What? The R ecosystem doesn't provide meaningful out of core capabilities, nevermind the ability to handle anything approaching 'massive amounts of data'.

-- Would sure love to know why an agenda-less factual comment is getting downvoted.

In my experience, R is really fast since I t was designed to store data in columnar format which we now all know is best for data analysis. So, in most cases, scaling up computation is quite easy. To scale out, you can use Apache Spark with R, the interface I’ve worked on, sparklyr is quite easy to use and allows you to scale out computation. Just to give you an example of what’s possible, I was playing around yesterday with a ray tracing prototype someone is building and scaled it out in Spark, see https://twitter.com/javierluraschi/status/112055769372135424... — it’s a misconception that R is slow or can’t scale.
You can plug any compute kernel you want into spark, that's not a pro or con of R.

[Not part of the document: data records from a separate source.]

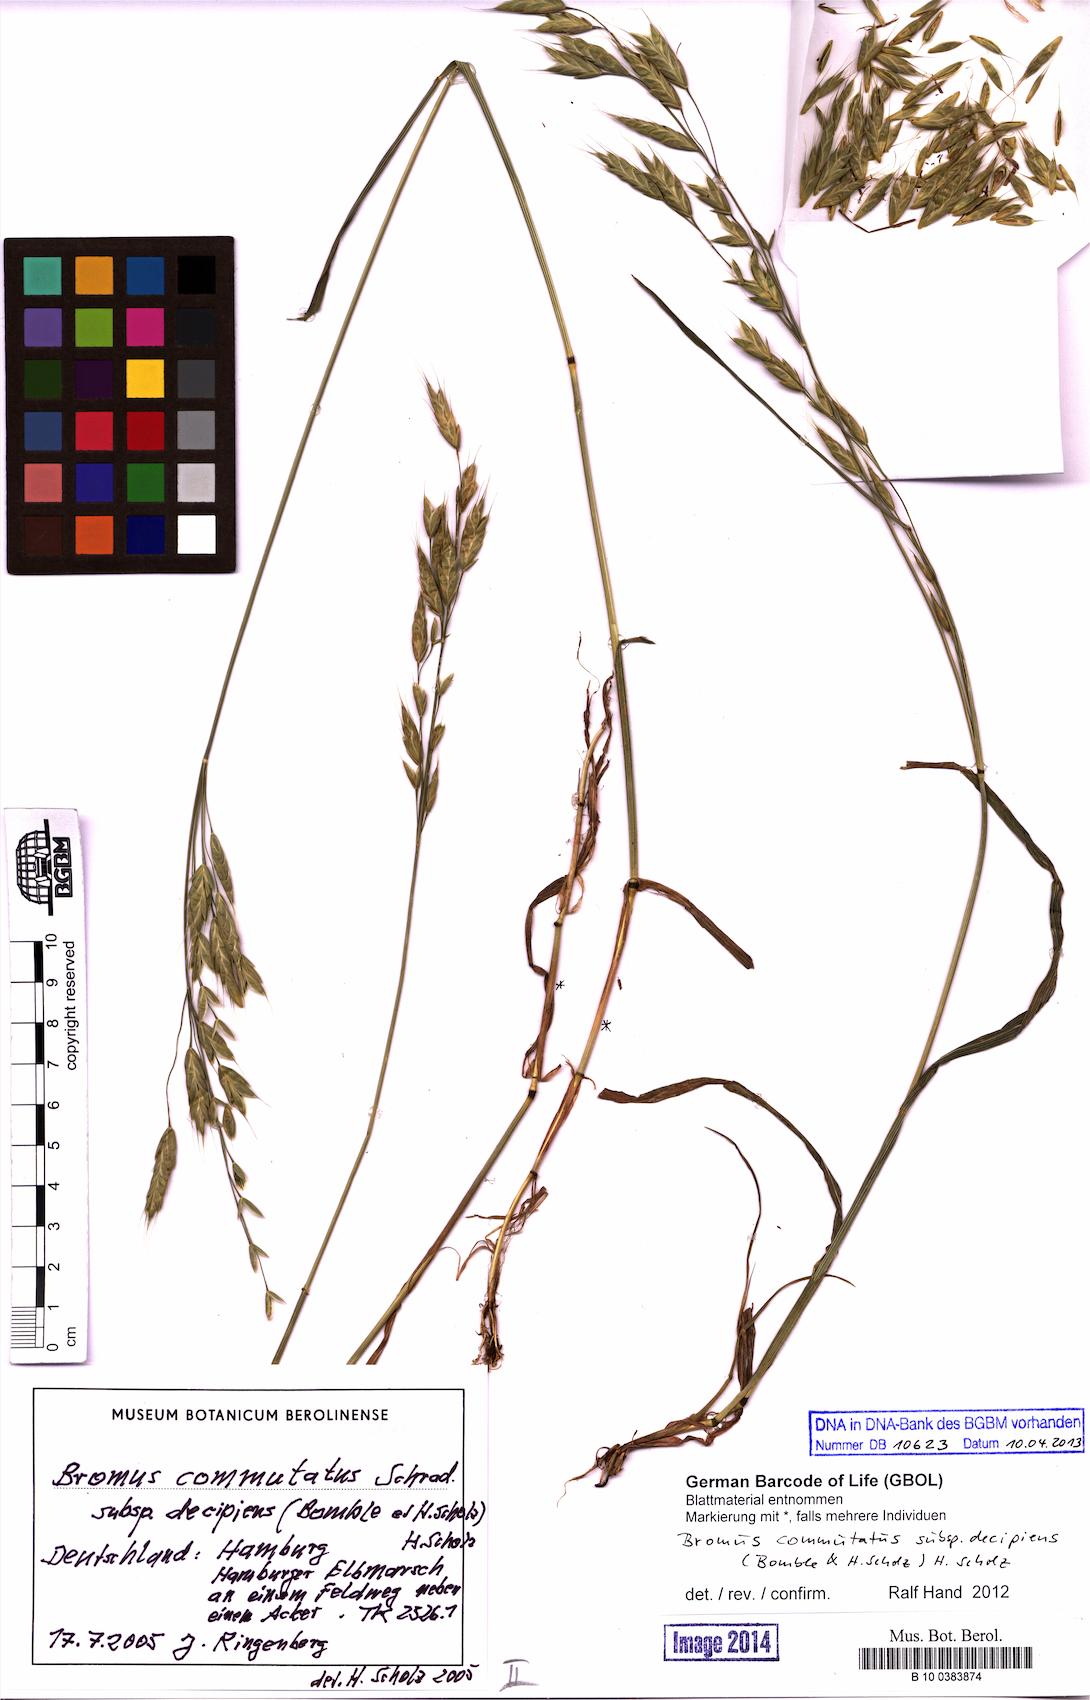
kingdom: Plantae
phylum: Tracheophyta
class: Liliopsida
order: Poales
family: Poaceae
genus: Bromus
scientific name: Bromus commutatus
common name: Meadow brome
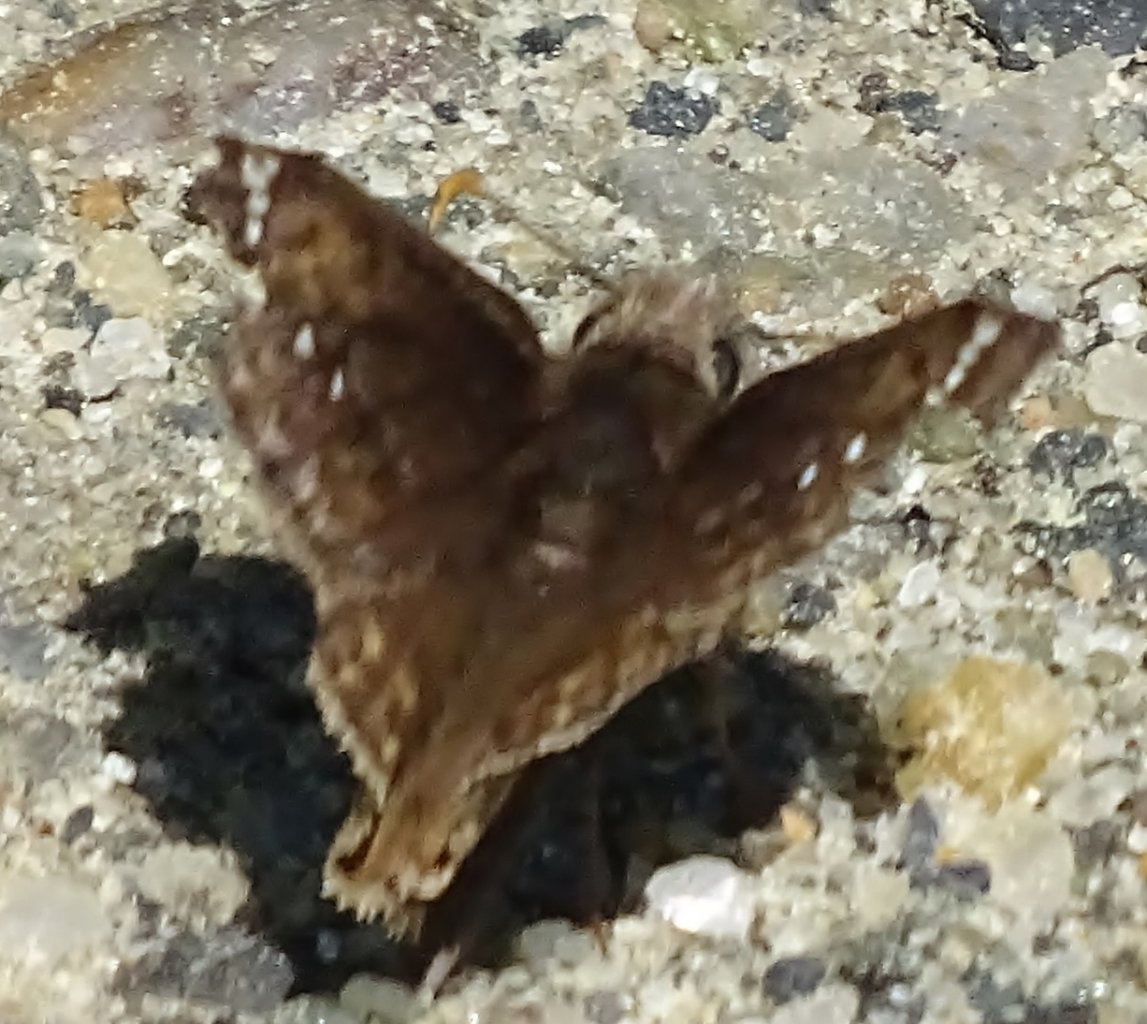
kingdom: Animalia
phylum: Arthropoda
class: Insecta
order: Lepidoptera
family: Hesperiidae
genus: Erynnis
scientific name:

Column stores are standard in any analytics pipeline today. They make up Python's Pandas, R's dplyr, and Java's DataFrame. How or why does R stand out for 'massive amounts of data'?

R does not have have meaningful out of core compute offerings that compare with something like Dask.

R does not at all have cluster compute offerings that compare to Dask Distributed.

If you want to know what real performance looks like, check out Python's cudf which will shortly fully match the Pandas api. That raytracing example you linked would run at interactive rates with cudf, I really don't see any basis for perf arguments in R's favour, and 'massive data' arguments are laughable here.

Whatever advantages R has, perf or scalability are definitely not amongst them.

You are arguing for Python and speed in the same breath? If you want portable speed, you better "warm up a chair" and master Fortran.

Bonus: modern Fortran is a joy to develop in, far more fun than Python. And you get to compile to machine code, either for a processor or a GPU.

> That raytracing example you linked would run at interactive rates with cudf, I really don't see any basis for perf arguments in R's favour, and 'massive data' arguments are laughable here.

I don't see how the "GPU DataFrames" provided in cuDF would enhance a raytracer in any way.

You don’t see how a gpu accelerated numeric array would speed up ray tracing?